More than 3,000 billion forints (EUR 9.7bn) has been left with Hungarian families since Hungary’s Fidesz-KDNP government came to power in 2010, Prime Minister Viktor Orbán said at the Figyelő Top200 award gala, an event acknowledging Hungary’s most successful businesses organised by news weekly Figyelő reported on Saturday.
The savings include those from tax preferences for families and newly married couples as well as the lower tax rate and the introduction of a flat-rate tax system, Orbán said.
his government had taken some pages from the “Reagan catechism” and “put a brake on inflation, continuously cut taxes and put the communists in mothballs”.
Hungary was at rock bottom in 2010, but “as Hungarian logic dictates: when at rock bottom, look at the foundations”, he said.

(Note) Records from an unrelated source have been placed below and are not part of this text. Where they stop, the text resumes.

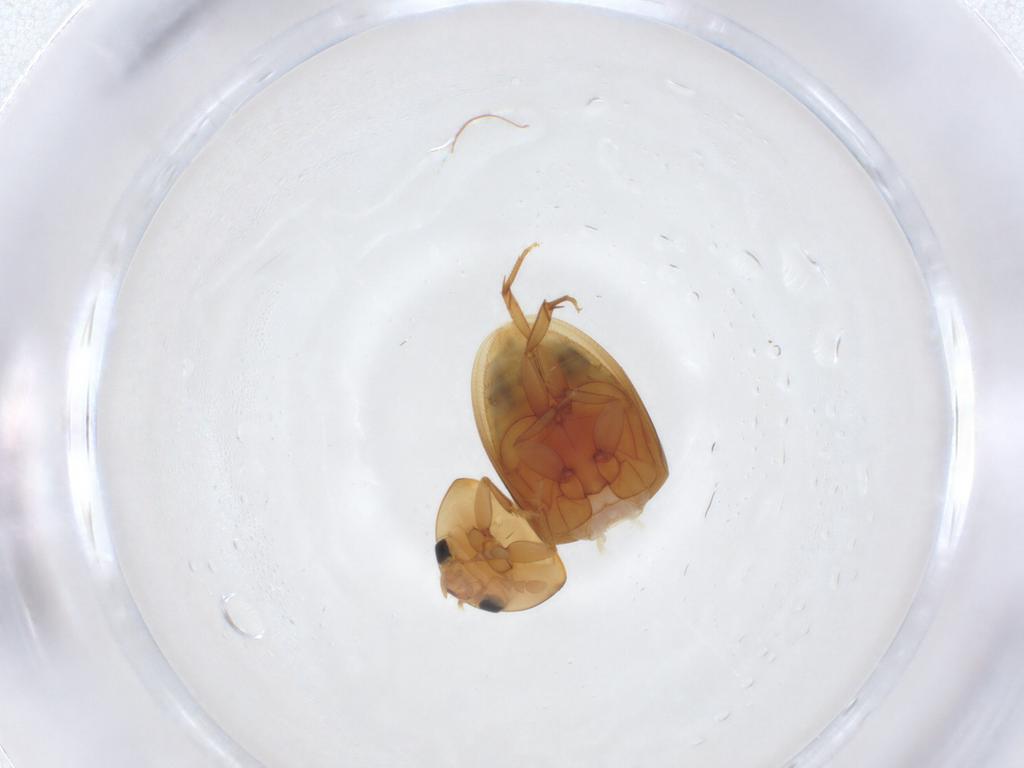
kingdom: Animalia
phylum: Arthropoda
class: Insecta
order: Coleoptera
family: Phalacridae
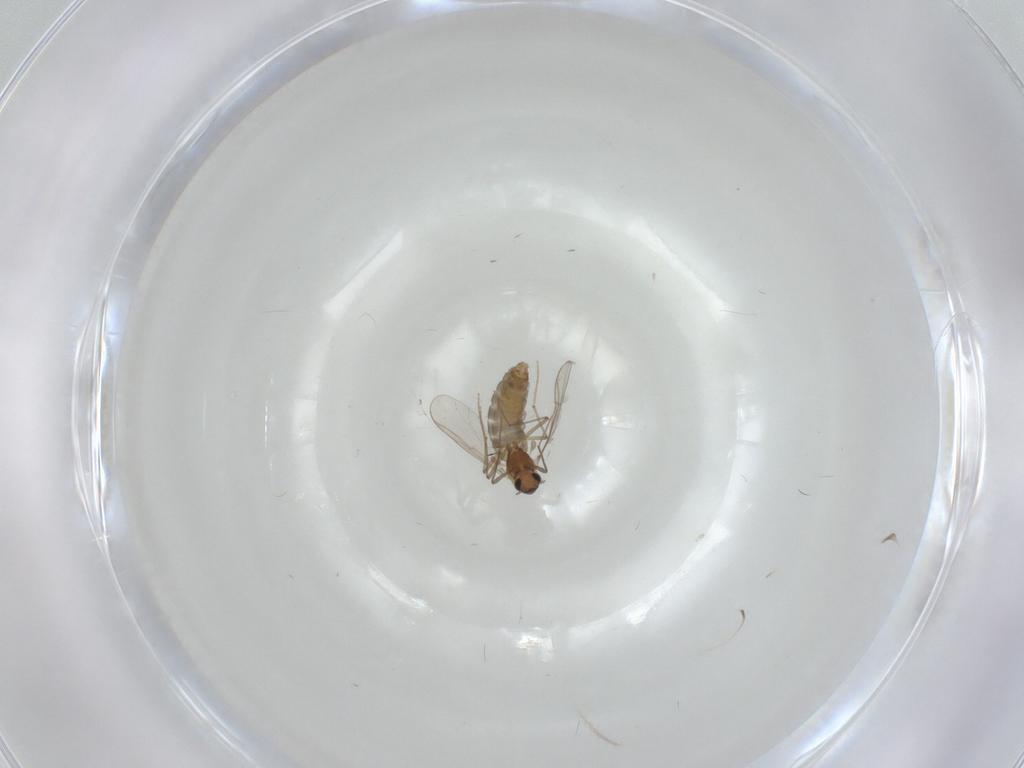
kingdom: Animalia
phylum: Arthropoda
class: Insecta
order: Diptera
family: Chironomidae
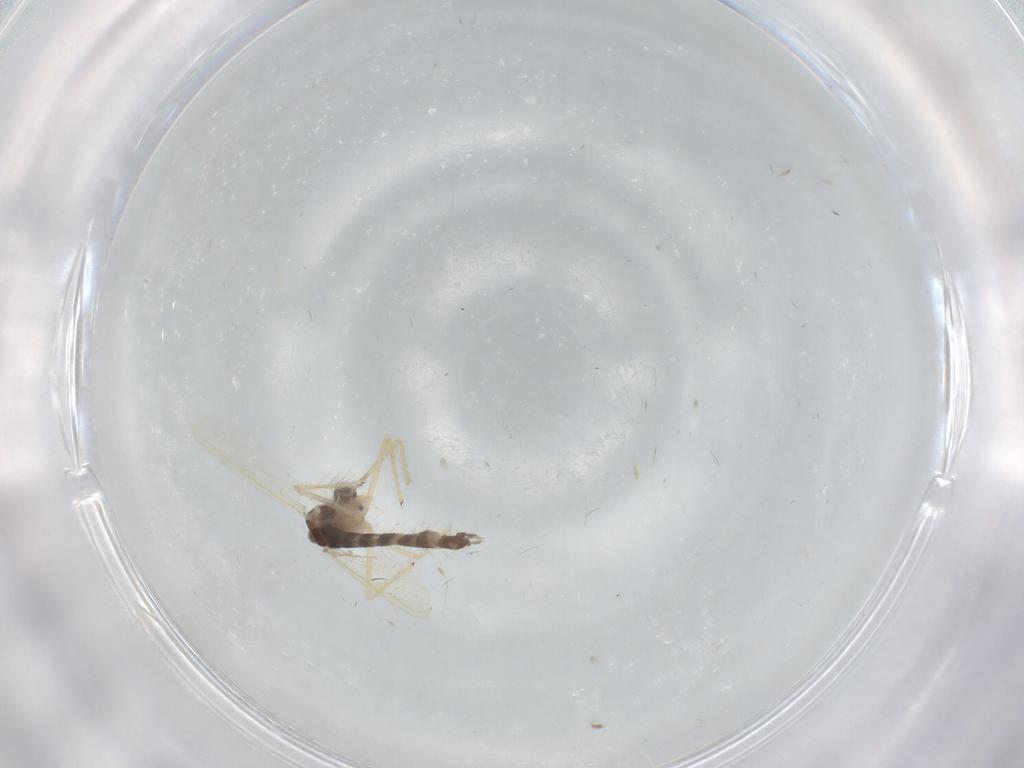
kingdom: Animalia
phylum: Arthropoda
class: Insecta
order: Diptera
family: Chironomidae
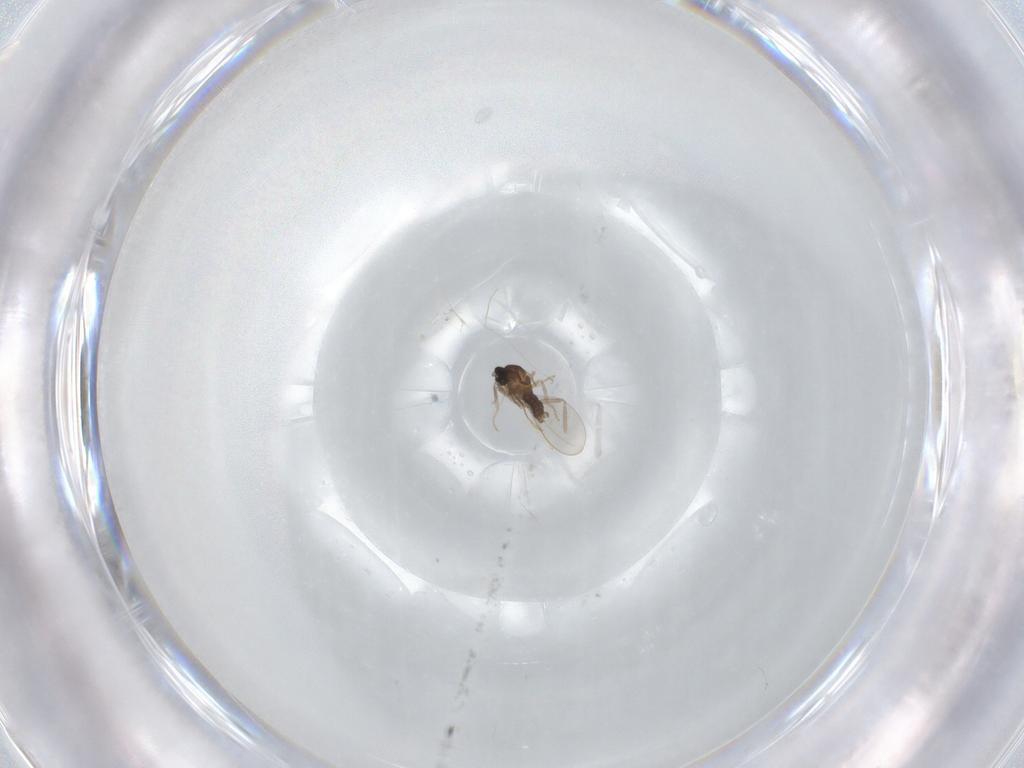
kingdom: Animalia
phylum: Arthropoda
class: Insecta
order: Diptera
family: Cecidomyiidae
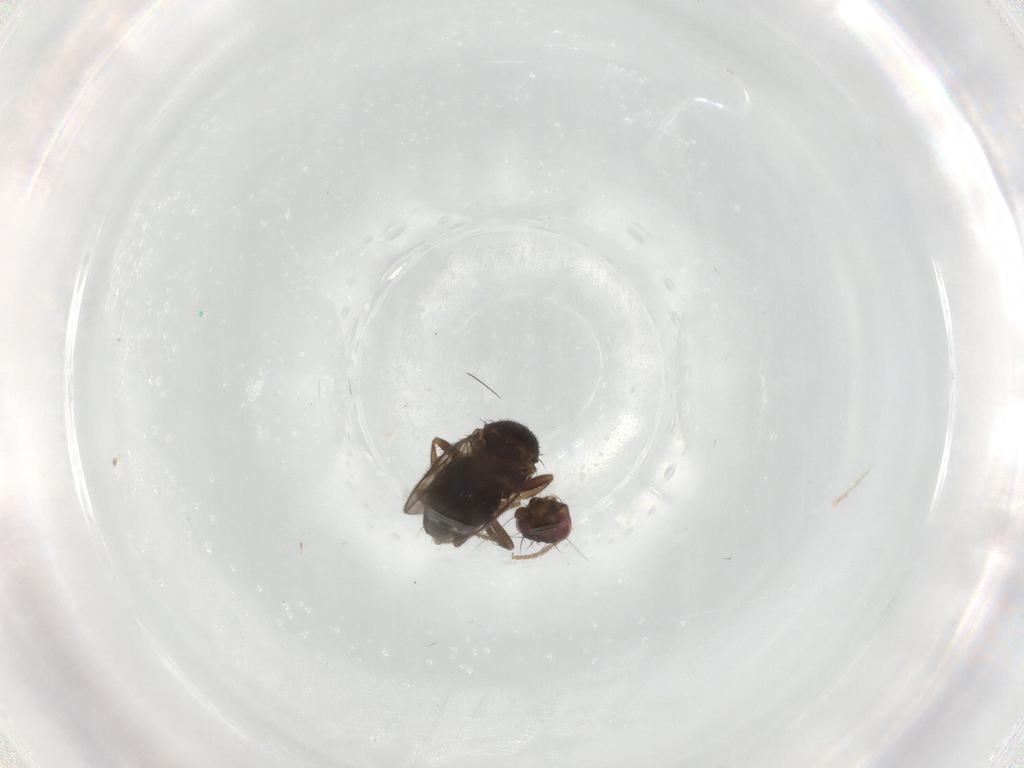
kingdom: Animalia
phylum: Arthropoda
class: Insecta
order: Diptera
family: Sphaeroceridae
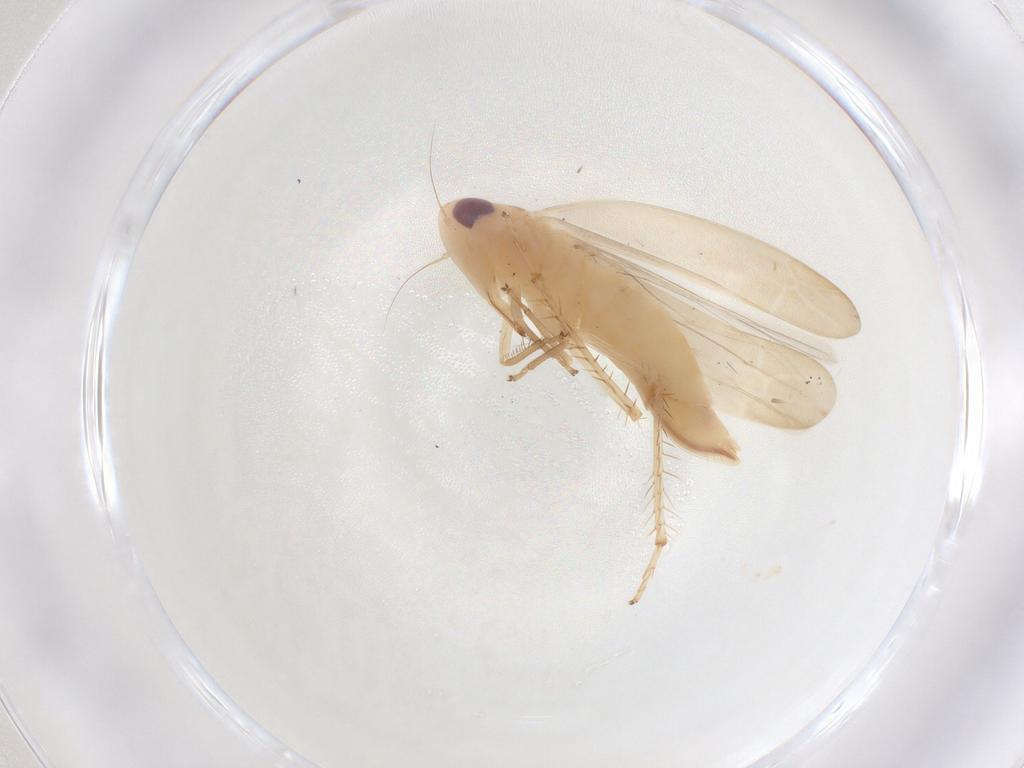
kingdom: Animalia
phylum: Arthropoda
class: Insecta
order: Hemiptera
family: Cicadellidae
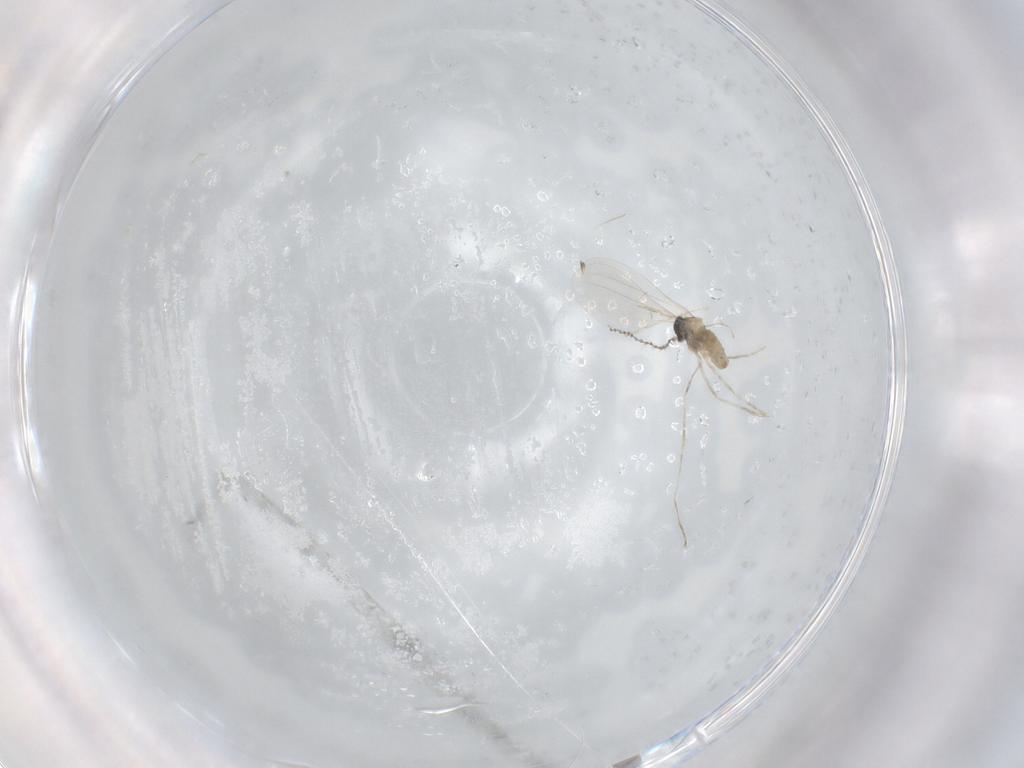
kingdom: Animalia
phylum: Arthropoda
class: Insecta
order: Diptera
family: Cecidomyiidae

The government did just that and found that the foundations were good: “Hungarians like to work, they can work hard and take initiative…and they are able to take responsible decisions,” he added.
If the foundations were good in 2010, that meant that there was a problem with policy, as that policy couldn’t draw on those resources, he said.
Orbán acknowledged the cooperation and contribution of businesses in the implementation of the government’s policy after 2010.
“Although they ground their teeth, the banks still stood by the government and paid the bank levy, the multinationals and the Hungarian companies stood by the country and paid their sectoral taxes, and the SMEs also accepted what they had to,” he said.
We have come so far as to have been able to form an alliance with businesses last year that includes tax reductions,
he said. “With this, we’ve started a new period of Hungary’s economic history, because we’ve brought to an end the era of low wages,” he added.
“There is still much left to do,” Orbán said, adding that Hungary is still toward the bottom end of the mid-range in Europe when it comes to being an entrepreneurial society. He noted that other countries in the region, countries that had been freed from the yoke of communism at the same time as Hungary, had been more successful at accumulating capital and now had a significant amount of private assets. He attributed the discrepancy to the longer time it took Hungary to “sweep up the remnants of communism” as well as “perhaps Hungarians’ behaviour upon EU accession” which he compared to a “husband in love”. “We believed everything and saw nothing,” he said.
Today, we can say that establishing the Hungarian model was a good decision, Orbán said.
“Instead of a welfare-based economy, we established a work-based economy, and we made sure that Hungary’s success, not just profit, was in the interest of foreign investors,” he added.
Some say the success of the Hungarian economy is just temporary, ” but I think that you, who are familiar with the reality of the Hungarian economy, know precisely that the Hungarian economy is on firm footing” and that we stand before an upturn that is in large part due to successful Hungarian businesses, Orbán said.
Orbán said Hungarian companies have enough “surplus strength” to invest beyond the country’s borders, in all of the Carpathian basin.
“I want to see Hungarian or Hungary-based companies grow into leading regional businesses, and I want to see Hungarian global brands, too,” he added.